• _GIVEN RECORDS_:
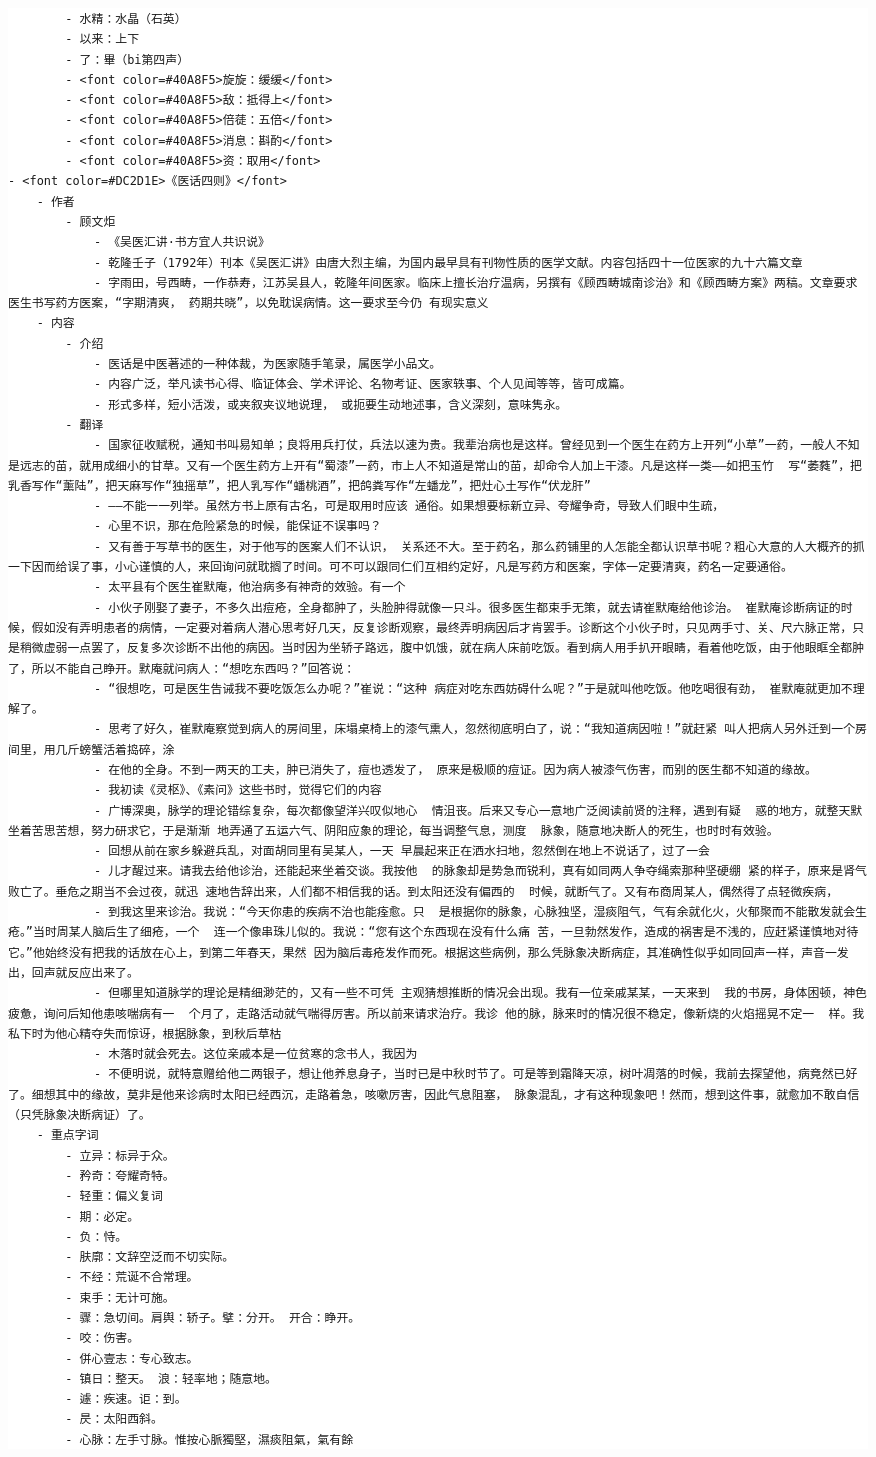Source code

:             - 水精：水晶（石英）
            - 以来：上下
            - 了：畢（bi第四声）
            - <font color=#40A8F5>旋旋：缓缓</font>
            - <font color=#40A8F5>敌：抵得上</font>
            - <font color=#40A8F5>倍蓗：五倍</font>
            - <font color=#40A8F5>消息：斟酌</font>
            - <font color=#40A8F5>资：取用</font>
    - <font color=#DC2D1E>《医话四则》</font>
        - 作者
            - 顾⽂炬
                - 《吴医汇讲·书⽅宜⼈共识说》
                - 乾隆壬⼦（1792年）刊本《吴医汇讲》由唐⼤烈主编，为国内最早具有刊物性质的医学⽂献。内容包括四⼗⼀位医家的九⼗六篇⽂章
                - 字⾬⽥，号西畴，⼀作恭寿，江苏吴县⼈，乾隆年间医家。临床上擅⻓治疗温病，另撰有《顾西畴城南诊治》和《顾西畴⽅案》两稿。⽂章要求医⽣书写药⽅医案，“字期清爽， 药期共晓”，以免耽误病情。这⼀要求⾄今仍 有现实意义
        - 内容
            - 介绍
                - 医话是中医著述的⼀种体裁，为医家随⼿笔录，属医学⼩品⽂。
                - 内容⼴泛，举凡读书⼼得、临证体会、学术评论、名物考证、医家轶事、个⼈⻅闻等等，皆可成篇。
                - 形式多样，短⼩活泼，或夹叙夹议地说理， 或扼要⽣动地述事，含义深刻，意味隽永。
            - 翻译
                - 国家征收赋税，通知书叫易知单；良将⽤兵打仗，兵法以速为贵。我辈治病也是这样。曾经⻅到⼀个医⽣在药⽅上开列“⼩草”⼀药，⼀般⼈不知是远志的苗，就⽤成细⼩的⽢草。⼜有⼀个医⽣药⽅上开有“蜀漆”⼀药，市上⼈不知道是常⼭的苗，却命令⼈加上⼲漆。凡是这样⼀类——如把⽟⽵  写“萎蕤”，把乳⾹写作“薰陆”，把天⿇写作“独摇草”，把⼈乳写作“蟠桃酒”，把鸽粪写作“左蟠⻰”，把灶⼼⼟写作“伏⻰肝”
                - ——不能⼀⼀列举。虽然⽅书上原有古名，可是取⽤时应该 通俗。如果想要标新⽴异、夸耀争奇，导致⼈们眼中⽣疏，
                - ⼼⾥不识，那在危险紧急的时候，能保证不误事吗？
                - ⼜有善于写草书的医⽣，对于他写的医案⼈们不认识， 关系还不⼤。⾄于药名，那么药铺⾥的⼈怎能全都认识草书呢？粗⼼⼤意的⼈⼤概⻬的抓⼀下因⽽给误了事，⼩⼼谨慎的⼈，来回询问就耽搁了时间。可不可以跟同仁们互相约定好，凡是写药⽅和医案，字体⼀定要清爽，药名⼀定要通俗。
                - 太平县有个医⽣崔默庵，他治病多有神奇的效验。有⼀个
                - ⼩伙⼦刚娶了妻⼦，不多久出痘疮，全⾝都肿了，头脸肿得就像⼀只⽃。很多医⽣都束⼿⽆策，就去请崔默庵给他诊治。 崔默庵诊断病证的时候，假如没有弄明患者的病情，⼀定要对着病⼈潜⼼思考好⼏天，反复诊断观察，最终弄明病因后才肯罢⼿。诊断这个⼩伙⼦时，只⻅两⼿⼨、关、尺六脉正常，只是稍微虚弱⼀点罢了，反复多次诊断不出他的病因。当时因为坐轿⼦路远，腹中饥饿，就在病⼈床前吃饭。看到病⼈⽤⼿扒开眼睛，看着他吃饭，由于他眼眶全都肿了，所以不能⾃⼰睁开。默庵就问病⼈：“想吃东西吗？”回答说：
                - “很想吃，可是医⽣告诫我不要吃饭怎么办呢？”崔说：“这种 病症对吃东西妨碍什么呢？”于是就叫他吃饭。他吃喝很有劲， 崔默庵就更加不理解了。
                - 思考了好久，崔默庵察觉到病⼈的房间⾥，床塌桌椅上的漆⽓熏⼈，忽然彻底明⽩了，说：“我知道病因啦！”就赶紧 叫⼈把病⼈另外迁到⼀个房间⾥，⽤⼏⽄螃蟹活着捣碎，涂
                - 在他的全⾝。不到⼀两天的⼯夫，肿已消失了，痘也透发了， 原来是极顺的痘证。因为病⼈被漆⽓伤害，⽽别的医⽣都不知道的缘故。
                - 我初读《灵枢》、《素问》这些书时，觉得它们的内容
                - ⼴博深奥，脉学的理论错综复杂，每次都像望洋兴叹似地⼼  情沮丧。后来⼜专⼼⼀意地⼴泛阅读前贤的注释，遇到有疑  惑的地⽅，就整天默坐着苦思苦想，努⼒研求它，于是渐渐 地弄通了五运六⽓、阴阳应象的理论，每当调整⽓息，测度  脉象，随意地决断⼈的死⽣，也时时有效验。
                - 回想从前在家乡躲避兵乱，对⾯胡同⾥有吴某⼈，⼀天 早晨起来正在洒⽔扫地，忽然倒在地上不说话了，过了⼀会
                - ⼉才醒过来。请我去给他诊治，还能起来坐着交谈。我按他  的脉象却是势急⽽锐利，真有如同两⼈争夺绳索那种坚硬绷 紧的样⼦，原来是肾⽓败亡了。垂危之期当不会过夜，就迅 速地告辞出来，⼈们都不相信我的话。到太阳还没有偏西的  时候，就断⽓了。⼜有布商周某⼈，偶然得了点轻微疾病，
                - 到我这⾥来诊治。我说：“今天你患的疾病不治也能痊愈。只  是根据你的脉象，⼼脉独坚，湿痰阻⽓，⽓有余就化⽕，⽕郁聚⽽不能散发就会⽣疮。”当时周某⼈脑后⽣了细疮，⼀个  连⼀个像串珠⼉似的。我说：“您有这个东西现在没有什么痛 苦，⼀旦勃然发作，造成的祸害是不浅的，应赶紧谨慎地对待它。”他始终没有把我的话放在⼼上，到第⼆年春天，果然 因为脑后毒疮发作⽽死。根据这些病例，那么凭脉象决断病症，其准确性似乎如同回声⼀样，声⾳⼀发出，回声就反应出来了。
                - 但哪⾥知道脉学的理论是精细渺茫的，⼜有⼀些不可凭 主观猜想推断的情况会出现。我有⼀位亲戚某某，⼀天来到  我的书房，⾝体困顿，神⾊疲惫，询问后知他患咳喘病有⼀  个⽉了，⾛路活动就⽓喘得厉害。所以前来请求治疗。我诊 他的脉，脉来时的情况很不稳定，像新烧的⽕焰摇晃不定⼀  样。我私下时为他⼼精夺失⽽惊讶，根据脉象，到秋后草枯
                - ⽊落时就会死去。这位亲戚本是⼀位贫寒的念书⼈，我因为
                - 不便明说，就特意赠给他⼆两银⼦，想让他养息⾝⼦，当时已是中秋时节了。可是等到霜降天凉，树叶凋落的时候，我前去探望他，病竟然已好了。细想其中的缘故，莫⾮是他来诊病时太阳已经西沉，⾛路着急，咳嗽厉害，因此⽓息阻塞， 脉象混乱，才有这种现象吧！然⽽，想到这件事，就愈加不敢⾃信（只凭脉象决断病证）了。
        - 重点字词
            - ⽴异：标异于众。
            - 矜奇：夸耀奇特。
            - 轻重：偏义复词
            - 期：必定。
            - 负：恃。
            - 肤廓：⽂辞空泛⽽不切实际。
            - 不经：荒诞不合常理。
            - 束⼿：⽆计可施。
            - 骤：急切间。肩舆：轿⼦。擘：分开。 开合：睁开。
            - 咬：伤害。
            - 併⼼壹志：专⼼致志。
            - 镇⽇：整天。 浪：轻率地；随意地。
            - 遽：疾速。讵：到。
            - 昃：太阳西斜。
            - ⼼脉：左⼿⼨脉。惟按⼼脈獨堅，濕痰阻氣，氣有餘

• _PROBLEM_:
Copy every record exactly, without the pictures.

• _ANSWER TO THIS TASK_:
Source code

:             - 水精：水晶（石英）
            - 以来：上下
            - 了：畢（bi第四声）
            - <font color=#40A8F5>旋旋：缓缓</font>
            - <font color=#40A8F5>敌：抵得上</font>
            - <font color=#40A8F5>倍蓗：五倍</font>
            - <font color=#40A8F5>消息：斟酌</font>
            - <font color=#40A8F5>资：取用</font>
    - <font color=#DC2D1E>《医话四则》</font>
        - 作者
            - 顾⽂炬
                - 《吴医汇讲·书⽅宜⼈共识说》
                - 乾隆壬⼦（1792年）刊本《吴医汇讲》由唐⼤烈主编，为国内最早具有刊物性质的医学⽂献。内容包括四⼗⼀位医家的九⼗六篇⽂章
                - 字⾬⽥，号西畴，⼀作恭寿，江苏吴县⼈，乾隆年间医家。临床上擅⻓治疗温病，另撰有《顾西畴城南诊治》和《顾西畴⽅案》两稿。⽂章要求医⽣书写药⽅医案，“字期清爽， 药期共晓”，以免耽误病情。这⼀要求⾄今仍 有现实意义
        - 内容
            - 介绍
                - 医话是中医著述的⼀种体裁，为医家随⼿笔录，属医学⼩品⽂。
                - 内容⼴泛，举凡读书⼼得、临证体会、学术评论、名物考证、医家轶事、个⼈⻅闻等等，皆可成篇。
                - 形式多样，短⼩活泼，或夹叙夹议地说理， 或扼要⽣动地述事，含义深刻，意味隽永。
            - 翻译
                - 国家征收赋税，通知书叫易知单；良将⽤兵打仗，兵法以速为贵。我辈治病也是这样。曾经⻅到⼀个医⽣在药⽅上开列“⼩草”⼀药，⼀般⼈不知是远志的苗，就⽤成细⼩的⽢草。⼜有⼀个医⽣药⽅上开有“蜀漆”⼀药，市上⼈不知道是常⼭的苗，却命令⼈加上⼲漆。凡是这样⼀类——如把⽟⽵  写“萎蕤”，把乳⾹写作“薰陆”，把天⿇写作“独摇草”，把⼈乳写作“蟠桃酒”，把鸽粪写作“左蟠⻰”，把灶⼼⼟写作“伏⻰肝”
                - ——不能⼀⼀列举。虽然⽅书上原有古名，可是取⽤时应该 通俗。如果想要标新⽴异、夸耀争奇，导致⼈们眼中⽣疏，
                - ⼼⾥不识，那在危险紧急的时候，能保证不误事吗？
                - ⼜有善于写草书的医⽣，对于他写的医案⼈们不认识， 关系还不⼤。⾄于药名，那么药铺⾥的⼈怎能全都认识草书呢？粗⼼⼤意的⼈⼤概⻬的抓⼀下因⽽给误了事，⼩⼼谨慎的⼈，来回询问就耽搁了时间。可不可以跟同仁们互相约定好，凡是写药⽅和医案，字体⼀定要清爽，药名⼀定要通俗。
                - 太平县有个医⽣崔默庵，他治病多有神奇的效验。有⼀个
                - ⼩伙⼦刚娶了妻⼦，不多久出痘疮，全⾝都肿了，头脸肿得就像⼀只⽃。很多医⽣都束⼿⽆策，就去请崔默庵给他诊治。 崔默庵诊断病证的时候，假如没有弄明患者的病情，⼀定要对着病⼈潜⼼思考好⼏天，反复诊断观察，最终弄明病因后才肯罢⼿。诊断这个⼩伙⼦时，只⻅两⼿⼨、关、尺六脉正常，只是稍微虚弱⼀点罢了，反复多次诊断不出他的病因。当时因为坐轿⼦路远，腹中饥饿，就在病⼈床前吃饭。看到病⼈⽤⼿扒开眼睛，看着他吃饭，由于他眼眶全都肿了，所以不能⾃⼰睁开。默庵就问病⼈：“想吃东西吗？”回答说：
                - “很想吃，可是医⽣告诫我不要吃饭怎么办呢？”崔说：“这种 病症对吃东西妨碍什么呢？”于是就叫他吃饭。他吃喝很有劲， 崔默庵就更加不理解了。
                - 思考了好久，崔默庵察觉到病⼈的房间⾥，床塌桌椅上的漆⽓熏⼈，忽然彻底明⽩了，说：“我知道病因啦！”就赶紧 叫⼈把病⼈另外迁到⼀个房间⾥，⽤⼏⽄螃蟹活着捣碎，涂
                - 在他的全⾝。不到⼀两天的⼯夫，肿已消失了，痘也透发了， 原来是极顺的痘证。因为病⼈被漆⽓伤害，⽽别的医⽣都不知道的缘故。
                - 我初读《灵枢》、《素问》这些书时，觉得它们的内容
                - ⼴博深奥，脉学的理论错综复杂，每次都像望洋兴叹似地⼼  情沮丧。后来⼜专⼼⼀意地⼴泛阅读前贤的注释，遇到有疑  惑的地⽅，就整天默坐着苦思苦想，努⼒研求它，于是渐渐 地弄通了五运六⽓、阴阳应象的理论，每当调整⽓息，测度  脉象，随意地决断⼈的死⽣，也时时有效验。
                - 回想从前在家乡躲避兵乱，对⾯胡同⾥有吴某⼈，⼀天 早晨起来正在洒⽔扫地，忽然倒在地上不说话了，过了⼀会
                - ⼉才醒过来。请我去给他诊治，还能起来坐着交谈。我按他  的脉象却是势急⽽锐利，真有如同两⼈争夺绳索那种坚硬绷 紧的样⼦，原来是肾⽓败亡了。垂危之期当不会过夜，就迅 速地告辞出来，⼈们都不相信我的话。到太阳还没有偏西的  时候，就断⽓了。⼜有布商周某⼈，偶然得了点轻微疾病，
                - 到我这⾥来诊治。我说：“今天你患的疾病不治也能痊愈。只  是根据你的脉象，⼼脉独坚，湿痰阻⽓，⽓有余就化⽕，⽕郁聚⽽不能散发就会⽣疮。”当时周某⼈脑后⽣了细疮，⼀个  连⼀个像串珠⼉似的。我说：“您有这个东西现在没有什么痛 苦，⼀旦勃然发作，造成的祸害是不浅的，应赶紧谨慎地对待它。”他始终没有把我的话放在⼼上，到第⼆年春天，果然 因为脑后毒疮发作⽽死。根据这些病例，那么凭脉象决断病症，其准确性似乎如同回声⼀样，声⾳⼀发出，回声就反应出来了。
                - 但哪⾥知道脉学的理论是精细渺茫的，⼜有⼀些不可凭 主观猜想推断的情况会出现。我有⼀位亲戚某某，⼀天来到  我的书房，⾝体困顿，神⾊疲惫，询问后知他患咳喘病有⼀  个⽉了，⾛路活动就⽓喘得厉害。所以前来请求治疗。我诊 他的脉，脉来时的情况很不稳定，像新烧的⽕焰摇晃不定⼀  样。我私下时为他⼼精夺失⽽惊讶，根据脉象，到秋后草枯
                - ⽊落时就会死去。这位亲戚本是⼀位贫寒的念书⼈，我因为
                - 不便明说，就特意赠给他⼆两银⼦，想让他养息⾝⼦，当时已是中秋时节了。可是等到霜降天凉，树叶凋落的时候，我前去探望他，病竟然已好了。细想其中的缘故，莫⾮是他来诊病时太阳已经西沉，⾛路着急，咳嗽厉害，因此⽓息阻塞， 脉象混乱，才有这种现象吧！然⽽，想到这件事，就愈加不敢⾃信（只凭脉象决断病证）了。
        - 重点字词
            - ⽴异：标异于众。
            - 矜奇：夸耀奇特。
            - 轻重：偏义复词
            - 期：必定。
            - 负：恃。
            - 肤廓：⽂辞空泛⽽不切实际。
            - 不经：荒诞不合常理。
            - 束⼿：⽆计可施。
            - 骤：急切间。肩舆：轿⼦。擘：分开。 开合：睁开。
            - 咬：伤害。
            - 併⼼壹志：专⼼致志。
            - 镇⽇：整天。 浪：轻率地；随意地。
            - 遽：疾速。讵：到。
            - 昃：太阳西斜。
            - ⼼脉：左⼿⼨脉。惟按⼼脈獨堅，濕痰阻氣，氣有餘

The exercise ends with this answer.